--- Job ---
Reproduce the material below word for word, line by line.

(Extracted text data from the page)

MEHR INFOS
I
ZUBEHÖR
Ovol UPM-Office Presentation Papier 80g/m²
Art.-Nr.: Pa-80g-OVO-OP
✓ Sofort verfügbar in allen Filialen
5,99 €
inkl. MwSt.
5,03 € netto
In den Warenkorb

--- Response below ---
MEHR INFOS
I
ZUBEHÖR
Ovol UPM-Office Presentation Papier 80g/m²
Art.-Nr.: Pa-80g-OVO-OP
✓ Sofort verfügbar in allen Filialen
5,99 €
inkl. MwSt.
5,03 € netto
In den Warenkorb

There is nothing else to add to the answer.